Pfau stellt fest, dass in den vergangenen Jahren nicht nur der Ton auf den Plätzen rauer geworden sei. Immer weniger werde akzeptiert, dass es Regeln gibt, die einzuhalten sind. "Es herrscht eine generelle Ich-Bezogenheit vor und man meint, den eigenen Erfolg höher werten zu können als das Miteinander." Dadurch komme es vermehrt zu Auseinandersetzungen auf den Plätzen.
Am 12. Oktober wird Klenner auf der Sportanlage des TSV Haarbach/Vilsbiburg (Kreis Landshut) zum ersten Mal eine Segenshandlung auf dem Spielfeld sprechen - beim Spiel der B-Juniorinnen (U16) gegen den VfB Straubing sowie bei den C-Junioren (U15). Der niederbayerische Verein mit seinem Trainer Alexander Ramsch hatte sich als Erstes gemeldet. "Das ist genau mein Gedanke, damit sich die Kinder weiterentwickeln, Spaß haben und fair miteinander umgehen", sagt der.
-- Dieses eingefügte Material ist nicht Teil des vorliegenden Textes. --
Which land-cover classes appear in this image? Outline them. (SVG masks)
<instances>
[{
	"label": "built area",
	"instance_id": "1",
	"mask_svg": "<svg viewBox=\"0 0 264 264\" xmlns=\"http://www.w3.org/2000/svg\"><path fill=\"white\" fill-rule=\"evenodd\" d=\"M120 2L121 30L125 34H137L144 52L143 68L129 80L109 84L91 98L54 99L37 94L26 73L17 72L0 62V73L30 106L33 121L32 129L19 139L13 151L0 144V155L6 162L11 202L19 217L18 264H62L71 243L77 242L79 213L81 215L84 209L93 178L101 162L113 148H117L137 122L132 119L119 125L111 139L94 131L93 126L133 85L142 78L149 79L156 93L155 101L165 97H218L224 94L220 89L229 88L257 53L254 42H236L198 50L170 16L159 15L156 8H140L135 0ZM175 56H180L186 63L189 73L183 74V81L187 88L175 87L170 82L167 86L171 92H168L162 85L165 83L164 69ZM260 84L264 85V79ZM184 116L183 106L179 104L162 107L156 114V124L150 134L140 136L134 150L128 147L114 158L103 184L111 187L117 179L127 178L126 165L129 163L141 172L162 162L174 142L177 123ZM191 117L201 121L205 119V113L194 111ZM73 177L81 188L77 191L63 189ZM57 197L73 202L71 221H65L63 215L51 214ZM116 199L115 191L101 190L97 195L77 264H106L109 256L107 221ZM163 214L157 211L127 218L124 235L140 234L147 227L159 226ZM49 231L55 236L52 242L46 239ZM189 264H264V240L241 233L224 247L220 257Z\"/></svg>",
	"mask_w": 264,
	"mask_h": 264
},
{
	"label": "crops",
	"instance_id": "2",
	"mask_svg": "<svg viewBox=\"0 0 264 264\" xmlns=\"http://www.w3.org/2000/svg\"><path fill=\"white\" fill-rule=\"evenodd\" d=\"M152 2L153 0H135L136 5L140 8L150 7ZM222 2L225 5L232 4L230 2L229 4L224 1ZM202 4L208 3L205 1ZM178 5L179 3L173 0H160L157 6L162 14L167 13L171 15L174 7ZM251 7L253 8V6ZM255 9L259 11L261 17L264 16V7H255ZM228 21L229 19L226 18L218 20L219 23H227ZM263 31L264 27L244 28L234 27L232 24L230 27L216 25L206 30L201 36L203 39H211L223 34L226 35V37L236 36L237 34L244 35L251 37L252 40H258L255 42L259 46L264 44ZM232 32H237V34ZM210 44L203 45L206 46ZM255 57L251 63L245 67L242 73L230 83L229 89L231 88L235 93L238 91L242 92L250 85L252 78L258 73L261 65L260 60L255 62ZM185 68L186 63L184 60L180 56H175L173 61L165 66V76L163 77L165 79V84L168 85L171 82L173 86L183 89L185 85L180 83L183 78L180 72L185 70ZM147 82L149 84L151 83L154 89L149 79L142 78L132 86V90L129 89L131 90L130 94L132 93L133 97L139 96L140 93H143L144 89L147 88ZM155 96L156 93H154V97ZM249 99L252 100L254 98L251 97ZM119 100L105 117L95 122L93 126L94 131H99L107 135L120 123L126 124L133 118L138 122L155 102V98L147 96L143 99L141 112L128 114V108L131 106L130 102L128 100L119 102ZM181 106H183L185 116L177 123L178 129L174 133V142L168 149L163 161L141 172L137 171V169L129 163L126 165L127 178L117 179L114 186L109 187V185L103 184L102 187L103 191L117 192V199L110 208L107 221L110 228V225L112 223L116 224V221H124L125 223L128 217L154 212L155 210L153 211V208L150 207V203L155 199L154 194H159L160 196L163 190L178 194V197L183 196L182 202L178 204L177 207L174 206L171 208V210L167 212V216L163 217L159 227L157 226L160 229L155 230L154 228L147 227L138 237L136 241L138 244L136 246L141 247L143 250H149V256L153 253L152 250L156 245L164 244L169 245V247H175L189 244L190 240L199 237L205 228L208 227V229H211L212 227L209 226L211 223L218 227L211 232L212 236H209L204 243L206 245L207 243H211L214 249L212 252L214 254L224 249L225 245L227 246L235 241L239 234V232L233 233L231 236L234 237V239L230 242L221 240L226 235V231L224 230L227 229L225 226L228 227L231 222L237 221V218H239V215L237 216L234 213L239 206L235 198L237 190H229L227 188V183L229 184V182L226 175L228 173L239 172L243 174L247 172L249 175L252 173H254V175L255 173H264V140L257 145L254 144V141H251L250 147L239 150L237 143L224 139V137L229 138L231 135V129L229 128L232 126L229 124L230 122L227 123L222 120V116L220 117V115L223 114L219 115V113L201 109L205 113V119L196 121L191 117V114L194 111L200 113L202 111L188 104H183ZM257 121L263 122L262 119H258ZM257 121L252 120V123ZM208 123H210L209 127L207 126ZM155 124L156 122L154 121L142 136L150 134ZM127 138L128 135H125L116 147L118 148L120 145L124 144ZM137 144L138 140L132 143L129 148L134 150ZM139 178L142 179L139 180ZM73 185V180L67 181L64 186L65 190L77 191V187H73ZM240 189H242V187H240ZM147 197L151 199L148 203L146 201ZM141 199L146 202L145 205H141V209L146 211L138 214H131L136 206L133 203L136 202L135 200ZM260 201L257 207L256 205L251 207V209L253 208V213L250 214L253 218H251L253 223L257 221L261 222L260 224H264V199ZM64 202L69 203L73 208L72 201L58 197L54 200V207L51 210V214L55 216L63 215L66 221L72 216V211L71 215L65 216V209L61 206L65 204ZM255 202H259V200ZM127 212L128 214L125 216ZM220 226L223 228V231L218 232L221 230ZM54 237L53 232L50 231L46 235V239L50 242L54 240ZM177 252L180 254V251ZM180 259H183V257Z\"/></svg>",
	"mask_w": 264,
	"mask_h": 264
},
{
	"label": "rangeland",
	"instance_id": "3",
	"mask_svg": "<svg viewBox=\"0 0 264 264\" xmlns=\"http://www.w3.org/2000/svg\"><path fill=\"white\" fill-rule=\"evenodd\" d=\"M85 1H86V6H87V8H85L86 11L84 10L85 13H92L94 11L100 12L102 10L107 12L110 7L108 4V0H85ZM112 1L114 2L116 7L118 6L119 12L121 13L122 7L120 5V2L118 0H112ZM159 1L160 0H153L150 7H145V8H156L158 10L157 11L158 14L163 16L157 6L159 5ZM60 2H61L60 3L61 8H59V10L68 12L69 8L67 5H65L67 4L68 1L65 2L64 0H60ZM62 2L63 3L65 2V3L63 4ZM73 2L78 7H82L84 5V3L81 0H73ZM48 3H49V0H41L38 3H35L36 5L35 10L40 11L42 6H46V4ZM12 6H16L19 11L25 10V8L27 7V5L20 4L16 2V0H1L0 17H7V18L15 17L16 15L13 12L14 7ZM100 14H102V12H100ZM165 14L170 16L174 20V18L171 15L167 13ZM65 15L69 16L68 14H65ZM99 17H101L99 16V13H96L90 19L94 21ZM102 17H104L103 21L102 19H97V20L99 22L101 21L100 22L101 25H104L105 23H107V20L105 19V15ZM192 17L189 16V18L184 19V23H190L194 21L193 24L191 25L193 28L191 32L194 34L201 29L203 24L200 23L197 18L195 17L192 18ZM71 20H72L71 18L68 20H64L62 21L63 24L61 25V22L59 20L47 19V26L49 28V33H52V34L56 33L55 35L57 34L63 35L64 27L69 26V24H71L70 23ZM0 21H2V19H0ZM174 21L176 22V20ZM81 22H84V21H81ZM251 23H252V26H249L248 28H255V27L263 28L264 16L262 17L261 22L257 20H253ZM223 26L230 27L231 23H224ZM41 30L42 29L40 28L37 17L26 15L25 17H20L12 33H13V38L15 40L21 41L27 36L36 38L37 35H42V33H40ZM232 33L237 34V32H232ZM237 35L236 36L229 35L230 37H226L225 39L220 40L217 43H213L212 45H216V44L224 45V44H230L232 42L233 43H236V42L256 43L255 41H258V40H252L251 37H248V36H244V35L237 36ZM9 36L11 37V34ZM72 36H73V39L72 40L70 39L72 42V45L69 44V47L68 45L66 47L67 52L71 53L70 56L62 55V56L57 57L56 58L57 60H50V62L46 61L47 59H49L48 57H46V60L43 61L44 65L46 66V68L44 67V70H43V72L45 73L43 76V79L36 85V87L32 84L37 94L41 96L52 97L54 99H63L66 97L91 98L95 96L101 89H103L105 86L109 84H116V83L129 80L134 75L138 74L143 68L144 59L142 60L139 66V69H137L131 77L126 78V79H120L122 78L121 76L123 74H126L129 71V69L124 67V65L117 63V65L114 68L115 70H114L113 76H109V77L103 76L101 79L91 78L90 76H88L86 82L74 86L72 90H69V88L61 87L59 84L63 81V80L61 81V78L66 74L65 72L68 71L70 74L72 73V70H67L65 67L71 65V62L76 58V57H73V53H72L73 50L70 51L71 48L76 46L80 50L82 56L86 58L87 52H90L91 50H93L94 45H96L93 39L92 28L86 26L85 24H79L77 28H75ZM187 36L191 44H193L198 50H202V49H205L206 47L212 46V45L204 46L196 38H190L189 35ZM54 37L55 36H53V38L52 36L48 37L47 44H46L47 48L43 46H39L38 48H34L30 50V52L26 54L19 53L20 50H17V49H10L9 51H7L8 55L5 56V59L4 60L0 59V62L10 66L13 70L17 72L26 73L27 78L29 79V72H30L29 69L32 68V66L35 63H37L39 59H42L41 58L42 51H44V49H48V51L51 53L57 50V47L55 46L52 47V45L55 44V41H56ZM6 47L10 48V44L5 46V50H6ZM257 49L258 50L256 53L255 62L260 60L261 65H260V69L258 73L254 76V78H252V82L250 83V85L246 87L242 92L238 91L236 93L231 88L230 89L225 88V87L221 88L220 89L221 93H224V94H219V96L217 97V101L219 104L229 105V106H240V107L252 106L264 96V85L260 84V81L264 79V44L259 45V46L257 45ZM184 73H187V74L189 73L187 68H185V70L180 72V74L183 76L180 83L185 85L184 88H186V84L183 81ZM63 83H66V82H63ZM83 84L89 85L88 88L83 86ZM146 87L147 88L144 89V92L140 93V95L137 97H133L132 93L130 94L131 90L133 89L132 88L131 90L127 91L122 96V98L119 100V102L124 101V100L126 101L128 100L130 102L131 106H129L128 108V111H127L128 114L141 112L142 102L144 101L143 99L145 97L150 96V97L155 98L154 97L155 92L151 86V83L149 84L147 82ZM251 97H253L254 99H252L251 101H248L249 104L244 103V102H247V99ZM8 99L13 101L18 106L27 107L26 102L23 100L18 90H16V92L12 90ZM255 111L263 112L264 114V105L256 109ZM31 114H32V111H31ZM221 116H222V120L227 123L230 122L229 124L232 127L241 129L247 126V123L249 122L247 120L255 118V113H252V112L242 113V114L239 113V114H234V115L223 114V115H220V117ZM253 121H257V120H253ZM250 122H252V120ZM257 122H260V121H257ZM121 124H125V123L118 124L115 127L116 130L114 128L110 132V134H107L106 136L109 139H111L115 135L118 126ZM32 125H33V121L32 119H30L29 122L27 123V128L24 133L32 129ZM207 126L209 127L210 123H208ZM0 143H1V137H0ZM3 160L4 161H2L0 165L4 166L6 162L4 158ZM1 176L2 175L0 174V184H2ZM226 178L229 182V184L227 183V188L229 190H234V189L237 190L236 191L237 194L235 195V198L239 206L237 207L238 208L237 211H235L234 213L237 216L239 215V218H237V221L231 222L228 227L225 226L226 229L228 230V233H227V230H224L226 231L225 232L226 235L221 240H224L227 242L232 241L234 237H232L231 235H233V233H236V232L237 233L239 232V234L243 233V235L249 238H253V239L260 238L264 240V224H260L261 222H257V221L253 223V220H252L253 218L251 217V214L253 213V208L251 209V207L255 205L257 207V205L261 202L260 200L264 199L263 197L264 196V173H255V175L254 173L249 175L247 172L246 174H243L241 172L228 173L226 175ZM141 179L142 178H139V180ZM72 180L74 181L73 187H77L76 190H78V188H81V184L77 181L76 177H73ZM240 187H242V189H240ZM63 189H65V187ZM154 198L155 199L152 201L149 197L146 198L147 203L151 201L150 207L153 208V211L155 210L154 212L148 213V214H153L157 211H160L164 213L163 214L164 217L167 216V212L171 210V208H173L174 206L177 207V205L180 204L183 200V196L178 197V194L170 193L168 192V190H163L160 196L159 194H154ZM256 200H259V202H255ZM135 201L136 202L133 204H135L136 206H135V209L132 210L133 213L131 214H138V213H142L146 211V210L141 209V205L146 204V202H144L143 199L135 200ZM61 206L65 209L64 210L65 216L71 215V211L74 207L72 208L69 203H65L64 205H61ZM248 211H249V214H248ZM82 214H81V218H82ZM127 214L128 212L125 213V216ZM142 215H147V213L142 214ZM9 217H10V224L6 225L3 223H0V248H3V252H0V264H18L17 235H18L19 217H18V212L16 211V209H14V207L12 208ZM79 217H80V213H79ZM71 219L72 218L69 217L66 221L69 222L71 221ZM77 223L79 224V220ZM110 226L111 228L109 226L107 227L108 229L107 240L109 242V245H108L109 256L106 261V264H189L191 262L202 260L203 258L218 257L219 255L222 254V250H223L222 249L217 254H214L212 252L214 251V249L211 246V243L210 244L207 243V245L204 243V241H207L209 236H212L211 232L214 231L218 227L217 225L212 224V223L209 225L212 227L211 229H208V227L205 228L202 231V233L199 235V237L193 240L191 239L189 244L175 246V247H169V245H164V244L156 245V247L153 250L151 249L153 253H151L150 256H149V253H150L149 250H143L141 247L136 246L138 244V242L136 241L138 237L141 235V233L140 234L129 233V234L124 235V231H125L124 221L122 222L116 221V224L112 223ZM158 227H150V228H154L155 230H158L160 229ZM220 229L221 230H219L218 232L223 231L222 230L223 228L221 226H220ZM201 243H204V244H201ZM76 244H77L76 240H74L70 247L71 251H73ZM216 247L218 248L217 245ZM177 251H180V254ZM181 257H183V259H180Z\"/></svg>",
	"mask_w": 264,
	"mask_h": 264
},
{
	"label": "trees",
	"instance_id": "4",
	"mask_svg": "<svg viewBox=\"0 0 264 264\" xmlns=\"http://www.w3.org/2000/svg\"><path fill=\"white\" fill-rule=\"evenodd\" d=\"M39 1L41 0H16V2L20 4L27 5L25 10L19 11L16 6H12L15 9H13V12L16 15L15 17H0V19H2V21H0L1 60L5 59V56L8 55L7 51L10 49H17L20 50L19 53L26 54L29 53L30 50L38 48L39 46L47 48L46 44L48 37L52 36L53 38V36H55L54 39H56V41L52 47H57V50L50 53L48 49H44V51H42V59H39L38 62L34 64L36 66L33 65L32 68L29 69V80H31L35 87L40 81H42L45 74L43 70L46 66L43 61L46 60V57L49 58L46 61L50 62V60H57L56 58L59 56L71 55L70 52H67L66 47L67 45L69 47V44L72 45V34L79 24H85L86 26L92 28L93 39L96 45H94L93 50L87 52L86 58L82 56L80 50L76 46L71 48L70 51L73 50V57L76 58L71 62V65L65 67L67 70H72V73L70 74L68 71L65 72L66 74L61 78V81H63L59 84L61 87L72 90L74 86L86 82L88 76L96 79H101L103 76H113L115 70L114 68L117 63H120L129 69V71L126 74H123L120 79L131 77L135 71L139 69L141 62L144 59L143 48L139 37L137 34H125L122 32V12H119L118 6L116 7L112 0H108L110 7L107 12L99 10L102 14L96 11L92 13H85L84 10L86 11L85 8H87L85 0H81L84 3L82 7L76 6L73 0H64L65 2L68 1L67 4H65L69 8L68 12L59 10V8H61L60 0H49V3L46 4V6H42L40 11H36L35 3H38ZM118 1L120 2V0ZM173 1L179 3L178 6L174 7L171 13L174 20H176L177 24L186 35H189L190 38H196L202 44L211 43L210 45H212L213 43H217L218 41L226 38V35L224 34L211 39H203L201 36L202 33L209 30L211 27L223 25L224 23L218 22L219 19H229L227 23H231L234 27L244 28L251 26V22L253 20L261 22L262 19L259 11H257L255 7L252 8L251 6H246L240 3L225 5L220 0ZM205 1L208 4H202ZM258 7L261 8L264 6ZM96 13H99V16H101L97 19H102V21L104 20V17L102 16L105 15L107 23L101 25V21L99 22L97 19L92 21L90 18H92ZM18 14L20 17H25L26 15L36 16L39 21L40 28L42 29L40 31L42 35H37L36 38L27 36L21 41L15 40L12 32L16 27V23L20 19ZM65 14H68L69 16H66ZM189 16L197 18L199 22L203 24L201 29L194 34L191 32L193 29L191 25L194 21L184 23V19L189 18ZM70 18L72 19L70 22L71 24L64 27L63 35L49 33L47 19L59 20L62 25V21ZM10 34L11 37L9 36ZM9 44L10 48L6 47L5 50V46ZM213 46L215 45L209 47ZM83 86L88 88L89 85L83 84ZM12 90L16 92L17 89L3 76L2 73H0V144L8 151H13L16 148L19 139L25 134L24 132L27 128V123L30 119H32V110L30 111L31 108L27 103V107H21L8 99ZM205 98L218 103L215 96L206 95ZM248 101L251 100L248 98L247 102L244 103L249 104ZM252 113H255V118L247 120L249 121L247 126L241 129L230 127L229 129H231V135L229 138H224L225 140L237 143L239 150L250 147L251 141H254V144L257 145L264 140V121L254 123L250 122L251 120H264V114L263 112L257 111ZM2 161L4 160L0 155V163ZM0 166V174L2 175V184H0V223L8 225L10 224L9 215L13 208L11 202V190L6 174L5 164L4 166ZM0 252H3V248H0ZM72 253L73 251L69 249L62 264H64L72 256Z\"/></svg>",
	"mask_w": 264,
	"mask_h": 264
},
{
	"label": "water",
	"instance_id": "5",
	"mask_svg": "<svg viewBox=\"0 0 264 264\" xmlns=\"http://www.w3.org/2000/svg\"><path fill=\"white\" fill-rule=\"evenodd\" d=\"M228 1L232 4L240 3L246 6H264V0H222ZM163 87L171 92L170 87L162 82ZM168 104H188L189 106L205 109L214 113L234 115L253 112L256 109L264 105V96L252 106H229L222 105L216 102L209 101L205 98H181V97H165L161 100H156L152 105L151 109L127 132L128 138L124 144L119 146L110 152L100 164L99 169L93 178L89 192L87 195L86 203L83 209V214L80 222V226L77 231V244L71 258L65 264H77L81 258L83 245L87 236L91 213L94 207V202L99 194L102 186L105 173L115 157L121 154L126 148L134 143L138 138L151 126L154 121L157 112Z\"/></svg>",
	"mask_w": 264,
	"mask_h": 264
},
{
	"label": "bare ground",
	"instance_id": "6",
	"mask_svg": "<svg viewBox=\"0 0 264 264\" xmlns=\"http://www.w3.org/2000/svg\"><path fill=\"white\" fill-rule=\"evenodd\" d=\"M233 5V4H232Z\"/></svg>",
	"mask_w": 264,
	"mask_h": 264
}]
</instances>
Ramsch trainiert seit mehr als 20 Jahren die Nachwuchsmannschaften. Dass bei den Spielen die Emotionen hochkochen, erlebt er immer wieder. Auch übereifrige Eltern, die ins Spielfeld schreien, wenn der Gegner foult, aber ein Foul der eigenen Mannschaft schlimm finden, kennt er zur Genüge. Dass es dabei zu handgreiflichen Ausschreitungen kommt, habe er aber in seiner Laufbahn noch nicht erlebt. Dennoch stellt er fest: "Je älter die Spieler und je höher die Klassifizierung, desto ernster wird es und der Ton entsprechend rauer."
Der Segen gilt laut Klenner für die gesamte Saison. Der Theologe will sich - falls nötig - für ganz Bayern als "mobile Segens-Eingreiftruppe" zur Verfügung stellen. Dafür sei er sogar bereit, von Ostbayern bis nach Franken zu fahren. "Segen kann es nie genug geben", sagt er.